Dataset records
* * *
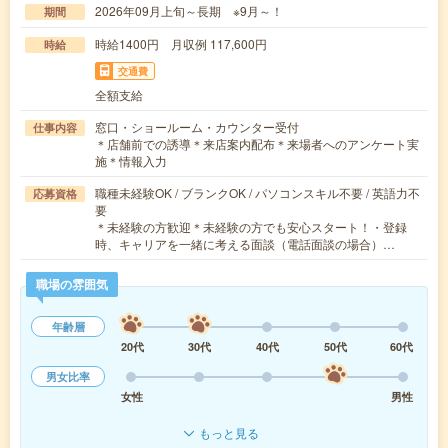
2026年09月上旬～長期 ※9月～！
期間
時給1400円 月収例 117,600円
時給
交通費
全額支給
窓口・ショールーム・カウンター受付
仕事内容
＊店舗前での誘導＊来店案内配布＊来場者へのアンケート実
施＊情報入力
職種未経験OK / ブランクOK / パソコンスキル不要 / 英語力不
応募資格
要
＊未経験の方歓迎＊未経験の方でも安心スタート！・登録
時、キャリアを一緒に考える面談（電話面談の場合）…
職場の雰囲気
年齢層
20代
30代
40代
50代
60代
男女比率
女性
男性
もっと見る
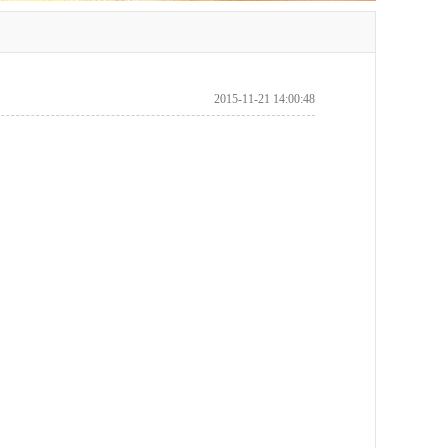
2015-11-21 14:00:48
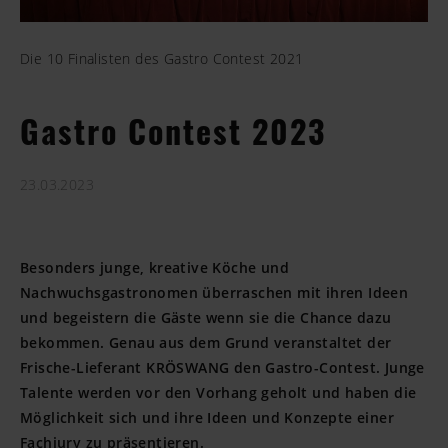
Die 10 Finalisten des Gastro Contest 2021
Gastro Contest 2023
23.03.2023
Besonders junge, kreative Köche und
Nachwuchsgastronomen überraschen mit ihren Ideen
und begeistern die Gäste wenn sie die Chance dazu
bekommen. Genau aus dem Grund veranstaltet der
Frische-Lieferant KRÖSWANG den Gastro-Contest. Junge
Talente werden vor den Vorhang geholt und haben die
Möglichkeit sich und ihre Ideen und Konzepte einer
Fachjury zu präsentieren.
* * *
Your goal
Copy every line of text from the rows above without changing anything. Leave out the pictures.

Output for this exercise
2026年09月上旬～長期 ※9月～！
期間
時給1400円 月収例 117,600円
時給
交通費
全額支給
窓口・ショールーム・カウンター受付
仕事内容
＊店舗前での誘導＊来店案内配布＊来場者へのアンケート実
施＊情報入力
職種未経験OK / ブランクOK / パソコンスキル不要 / 英語力不
応募資格
要
＊未経験の方歓迎＊未経験の方でも安心スタート！・登録
時、キャリアを一緒に考える面談（電話面談の場合）…
職場の雰囲気
年齢層
20代
30代
40代
50代
60代
男女比率
女性
男性
もっと見る
2015-11-21 14:00:48
Die 10 Finalisten des Gastro Contest 2021
Gastro Contest 2023
23.03.2023
Besonders junge, kreative Köche und
Nachwuchsgastronomen überraschen mit ihren Ideen
und begeistern die Gäste wenn sie die Chance dazu
bekommen. Genau aus dem Grund veranstaltet der
Frische-Lieferant KRÖSWANG den Gastro-Contest. Junge
Talente werden vor den Vorhang geholt und haben die
Möglichkeit sich und ihre Ideen und Konzepte einer
Fachjury zu präsentieren.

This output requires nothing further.